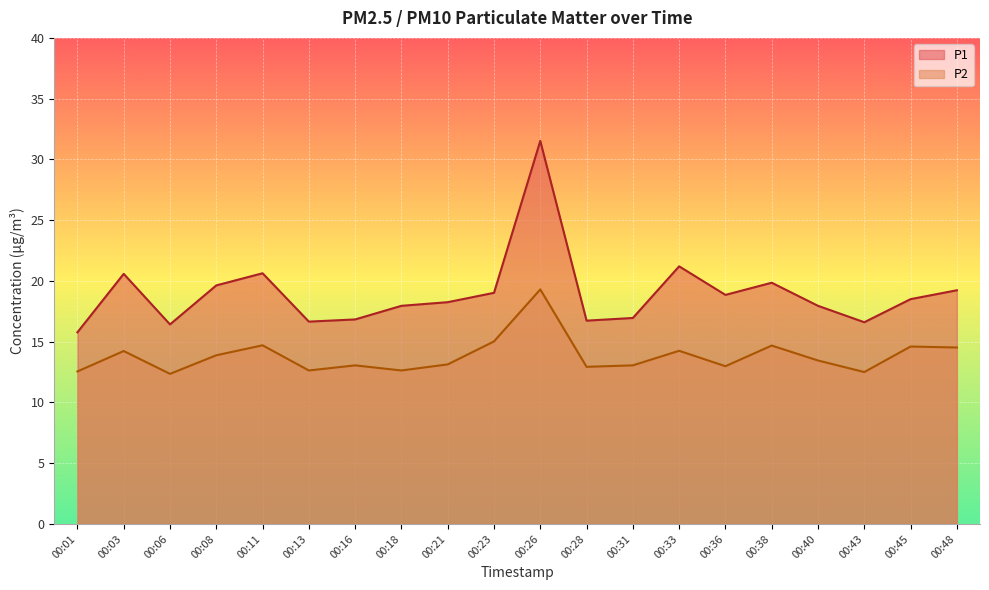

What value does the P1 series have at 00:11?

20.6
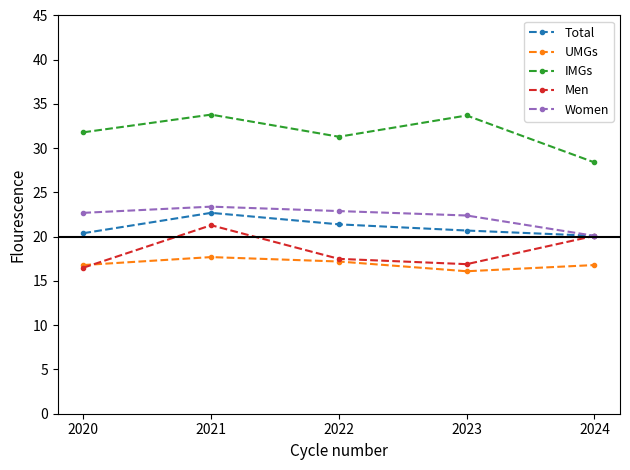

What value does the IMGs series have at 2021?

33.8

...

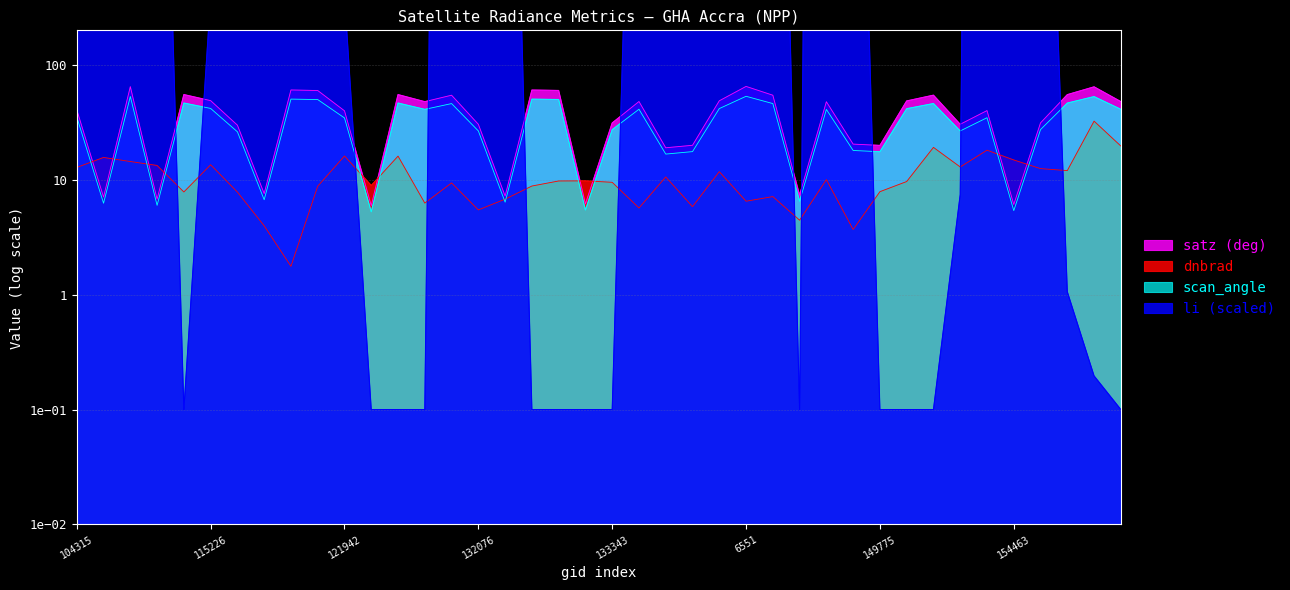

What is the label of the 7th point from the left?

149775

==

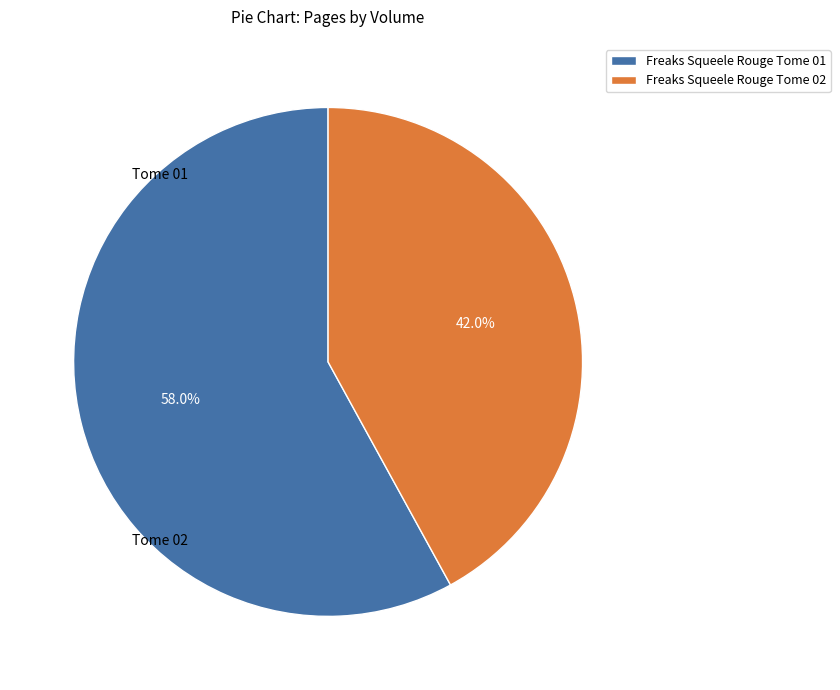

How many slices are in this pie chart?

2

▶ Directive
Please repeat the material above, from the line containing "What value does the P1 series have at 00:11?" through the line containing "What value does the IMGs series have at 2021?", and leave the pictures out.

▶ Exercise result
What value does the P1 series have at 00:11?

20.6

What value does the IMGs series have at 2021?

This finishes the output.